If there is anything the left and the right can agree upon these days, it is that government isn’t working. Christopher Wilson drives this point home relentlessly in his new book, RE-IMAGINING GOVERNMENT, a broad look at all the reasons our leaders are failing us, and the institutions set up centuries ago to serve people are nowhere near performing the way they should be.
Wilson, a retired, former Senior Fellow at Canada’s University of Ottawa, which works with organizations to better understand the way governments function, opens with a stark reminder that the the U.S. government today was designed by people over two centuries ago, that many of those people were farmers, education was “rudimentary,” transportation meant walking or horseback riding and that cities were “a blight of overcrowding, poverty and sewage.” But government has been failing for some time now, at least since the latter part of the 1990s, Wilson argues. One prime reason, he suggests, is that elected representatives really only represent themselves, that they have lost the confidence of the public, and that “leader-driven democracy” runs against the tide of social and technological innovation.

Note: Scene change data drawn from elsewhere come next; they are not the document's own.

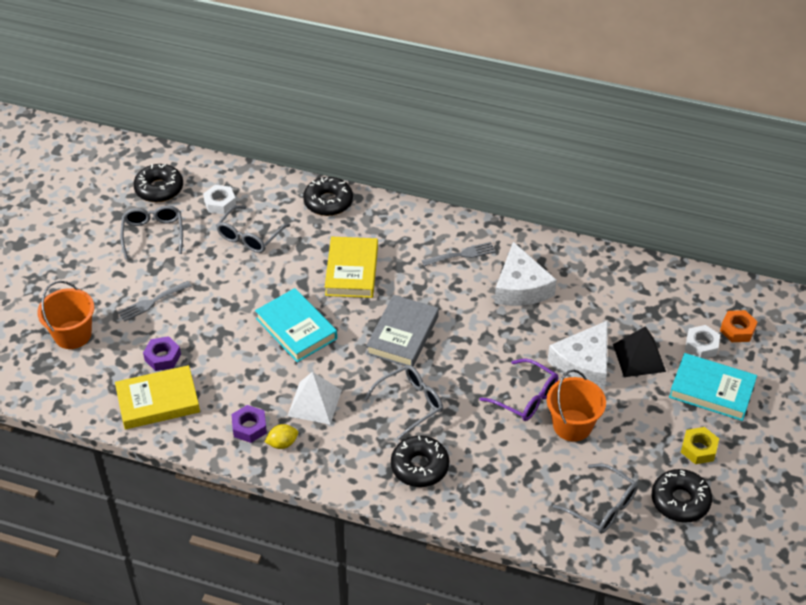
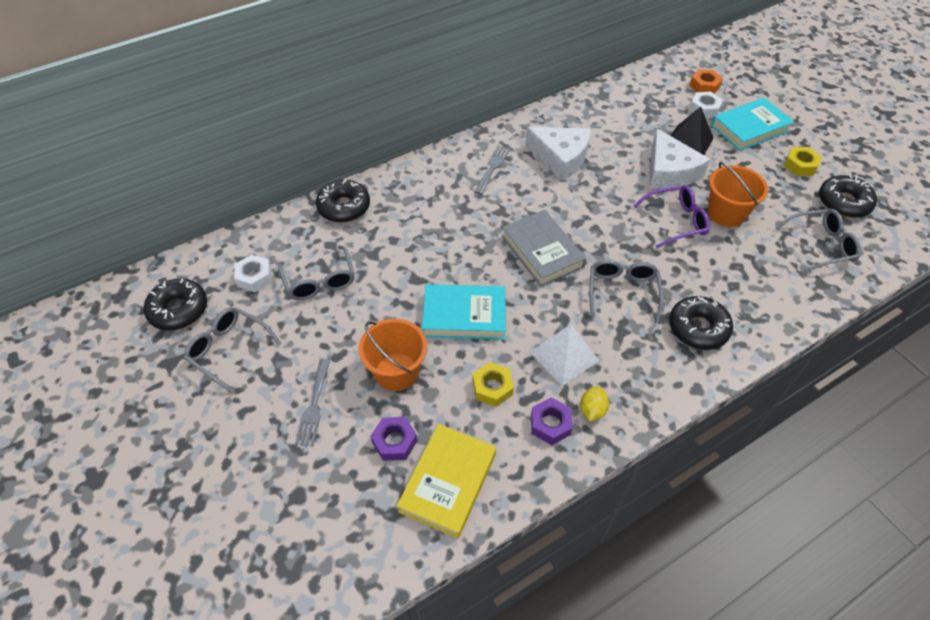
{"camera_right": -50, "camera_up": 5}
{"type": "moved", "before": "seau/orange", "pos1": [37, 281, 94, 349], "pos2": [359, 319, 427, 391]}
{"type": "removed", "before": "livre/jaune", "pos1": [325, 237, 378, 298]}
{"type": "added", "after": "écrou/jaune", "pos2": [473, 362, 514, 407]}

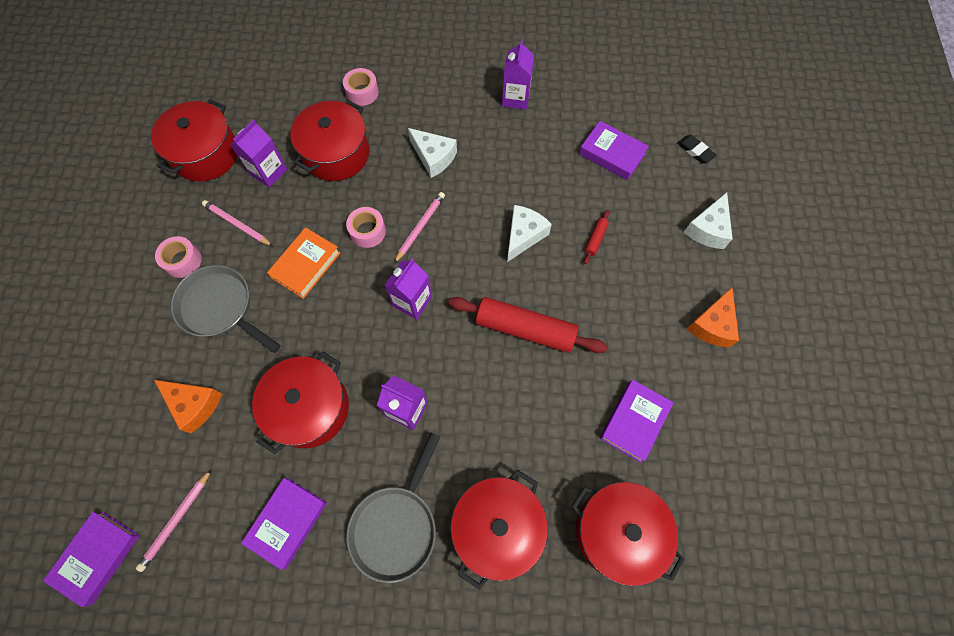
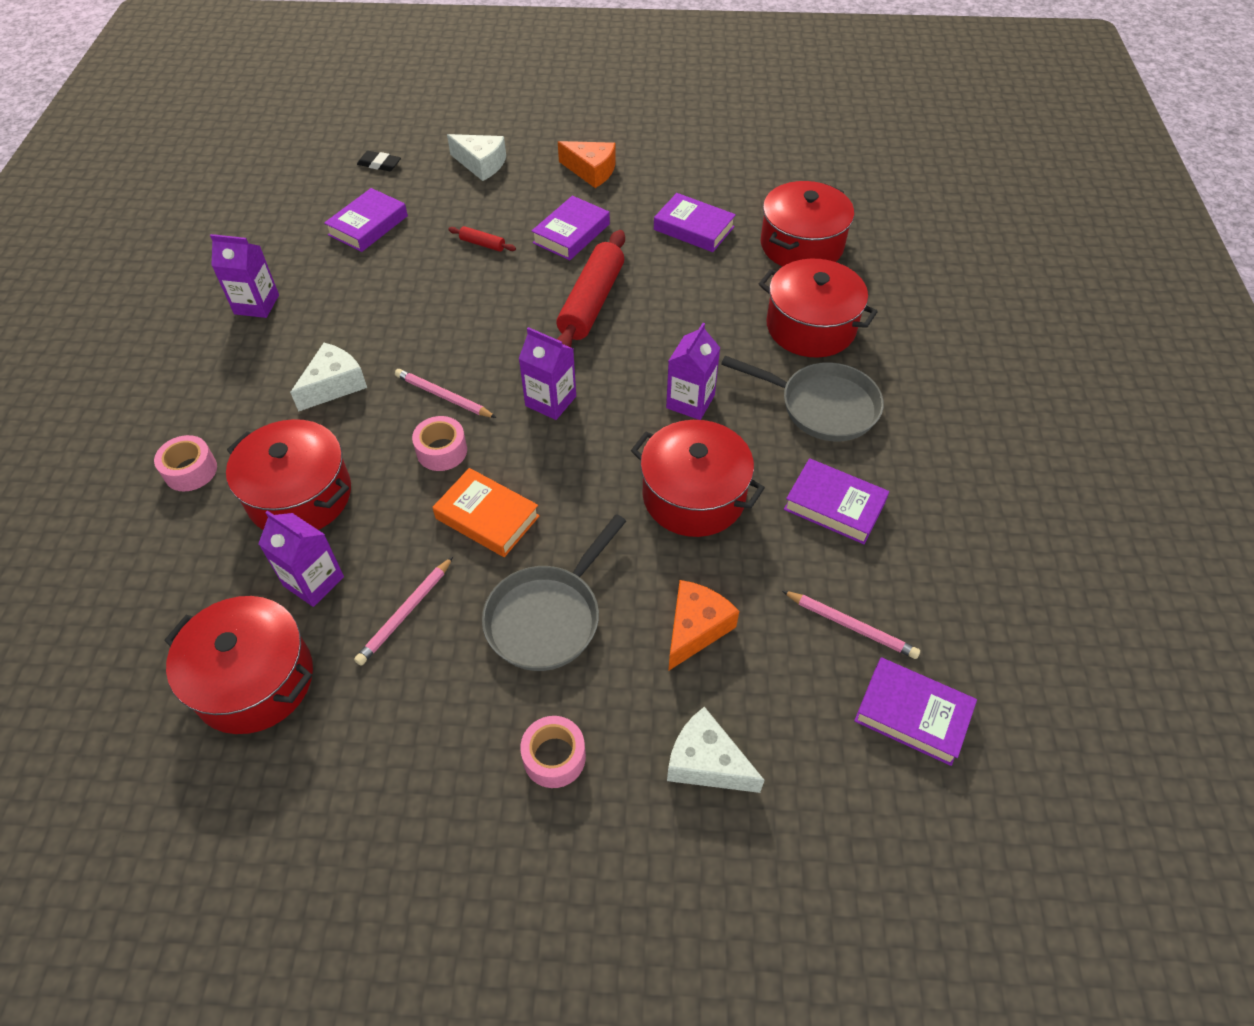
{"camera_right": -90, "camera_up": -15}
{"type": "moved", "before": "ruban adhésif/rose", "pos1": [155, 236, 202, 278], "pos2": [520, 716, 586, 788]}
{"type": "moved", "before": "fromage/blanc", "pos1": [507, 205, 552, 262], "pos2": [667, 707, 765, 793]}
{"type": "turned", "before": "gomme/noir", "pos1": [677, 135, 717, 164], "pos2": [357, 151, 401, 171], "turn": 60}
{"type": "added", "after": "livre/violet", "pos2": [532, 196, 610, 260]}

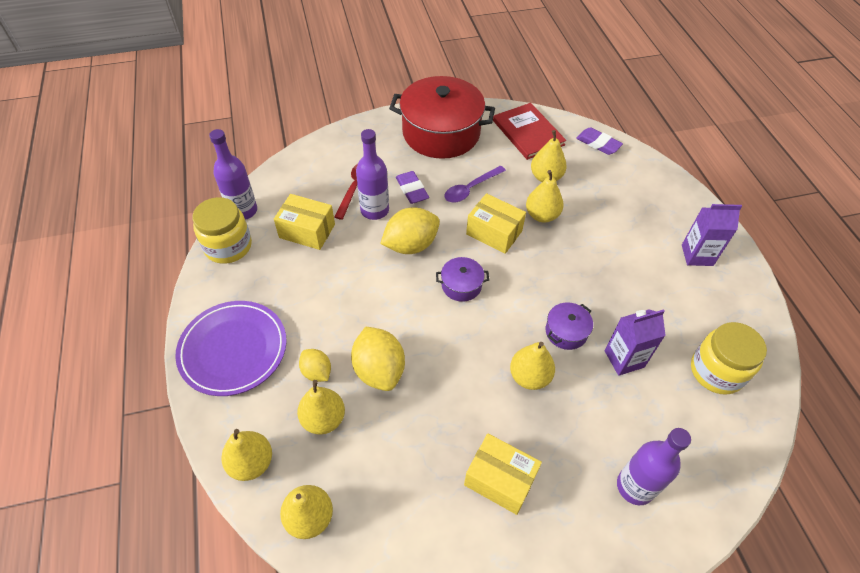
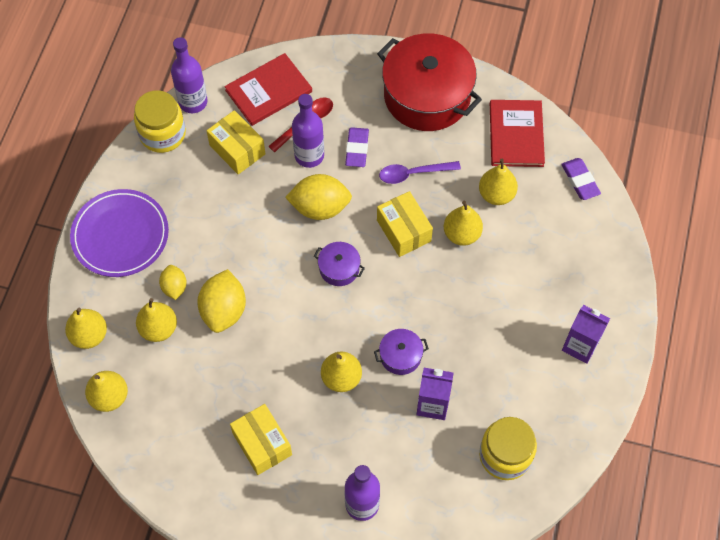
{"camera_right": 30, "camera_up": 10}
{"type": "added", "after": "livre/rouge", "pos2": [224, 53, 312, 126]}

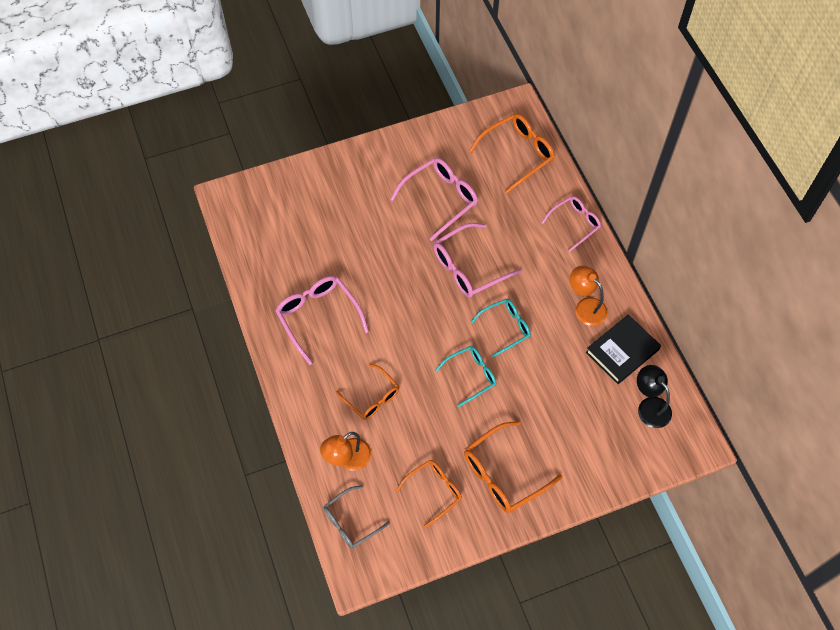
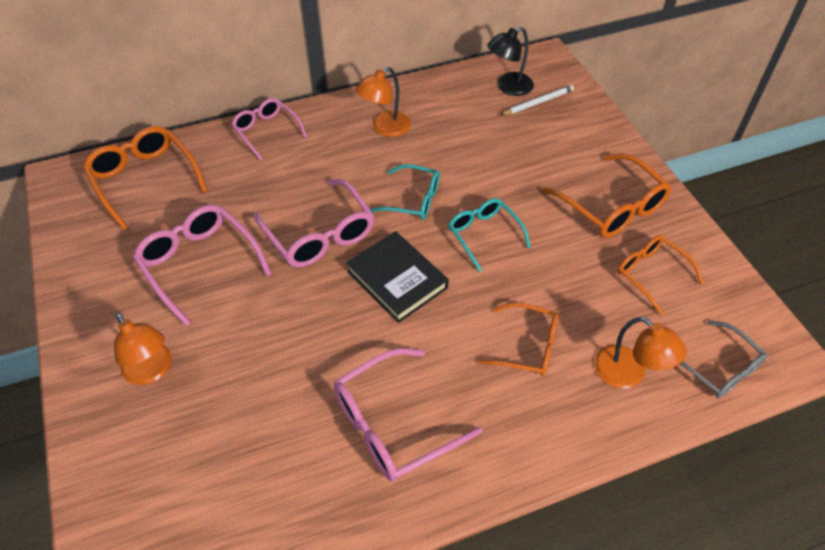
{"camera_right": -90, "camera_up": -10}
{"type": "turned", "before": "lunettes/orange", "pos1": [336, 363, 399, 420], "pos2": [478, 303, 558, 376], "turn": 60}
{"type": "turned", "before": "lunettes/turquoise", "pos1": [471, 299, 531, 357], "pos2": [370, 164, 440, 220], "turn": 135}
{"type": "moved", "before": "livre/noir", "pos1": [586, 314, 661, 384], "pos2": [346, 231, 449, 323]}
{"type": "added", "after": "lampe/orange", "pos2": [114, 313, 172, 385]}
{"type": "added", "after": "crayon/blanc", "pos2": [501, 85, 574, 115]}

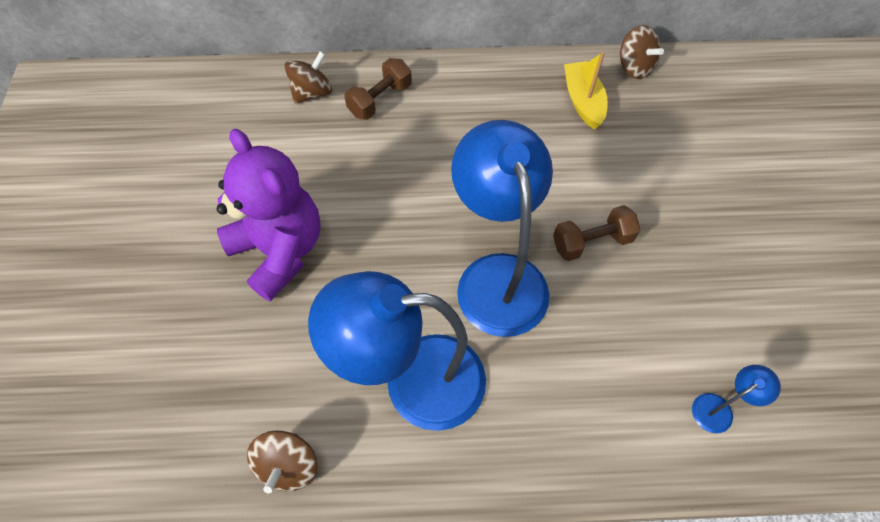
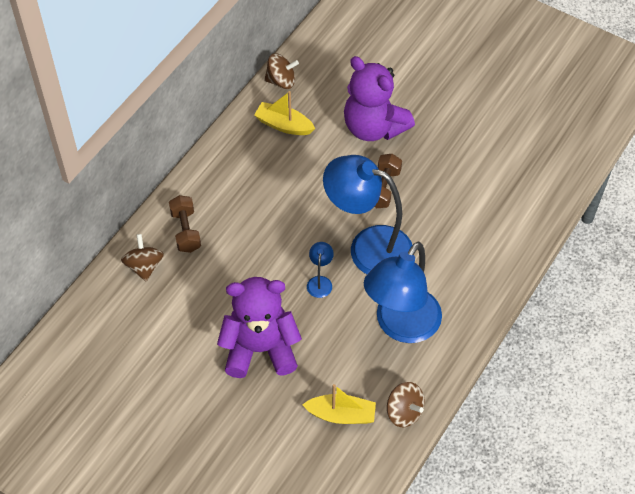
{"camera_right": -55, "camera_up": -5}
{"type": "moved", "before": "lampe/bleu", "pos1": [692, 365, 781, 433], "pos2": [307, 242, 334, 298]}
{"type": "added", "after": "bateau/jaune", "pos2": [302, 384, 376, 424]}
{"type": "added", "after": "ours en peluche/violet", "pos2": [344, 56, 415, 141]}

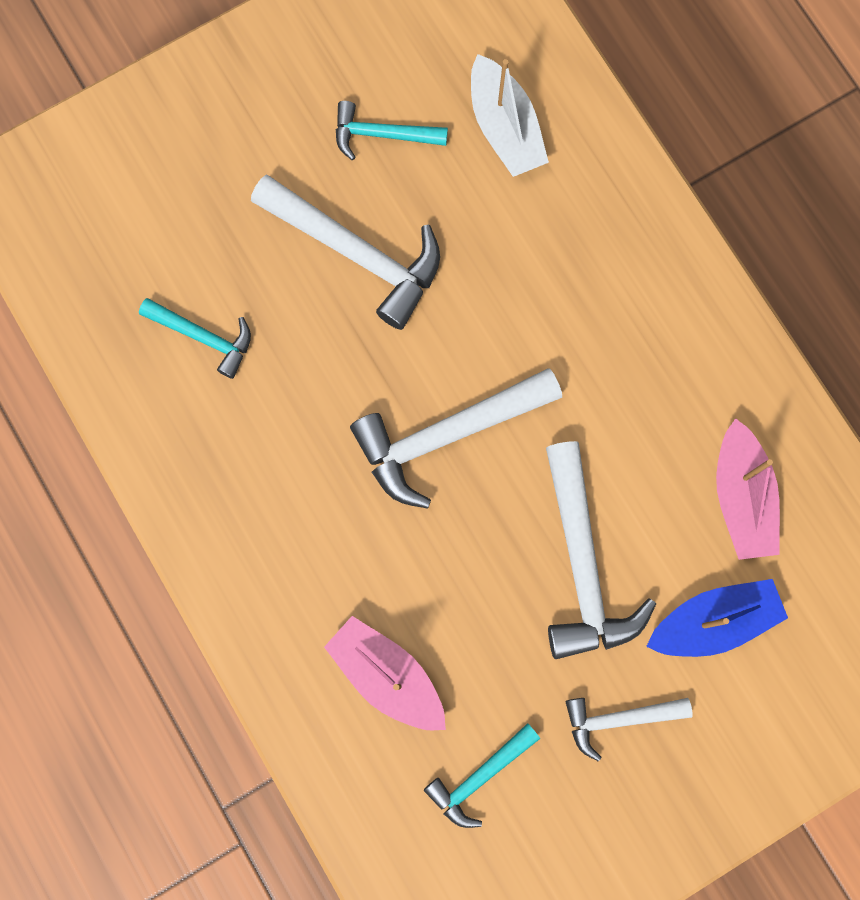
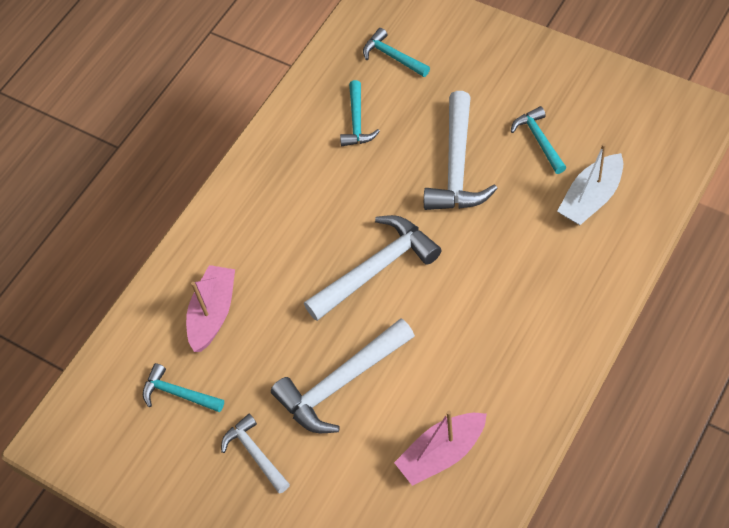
{"camera_right": 70, "camera_up": -20}
{"type": "turned", "before": "marteau/blanc", "pos1": [350, 368, 562, 509], "pos2": [304, 215, 441, 321], "turn": 105}
{"type": "removed", "before": "bateau/bleu", "pos1": [646, 579, 788, 657]}
{"type": "added", "after": "marteau/turquoise", "pos2": [363, 28, 430, 77]}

Many governments around the world, Wilson notes sarcastically, are now led by “great men,” by which he means dictators or would-be dictators. This is because such people, who he labels “populists,” pose easy solutions to complex problems of immigration, global warming, and even war and peace, he writes. He is unsparing on Donald Trump, who he sees as a prime example of the “great man” theory of government. He calls Trump “the needy narcissist.” Other such populists, Wilson calls out, are Turkey’s Recep Tayyip Erdogan, Russia’s Vladimir Putin, and the Philippines’ Rodrigo Duterte.
“Populism is a doctrine proven to be driven by envy and a willingness to seek violence against those perceived as being different,” Wilson writes. What is needed, Wilson says, is “shared governance by citizens themselves,” utilizing the powers of the internet to connect people and organizations. He likes such concepts as Uber, Airbnb and renewable energy, because they connect people in new ways and are organized outside the realm of traditional government. Wilson’s book, although populated by some deep dives into academia, is nonetheless a good read for anyone who wants to understand what divides people politically and the unpleasant results of this division. He is promising a Part II, which will look at the government of the future.
RE-IMAGINING GOVERNMENT provides a solid view of why people have soured on their leaders and points the way toward how democracy might work better in the future.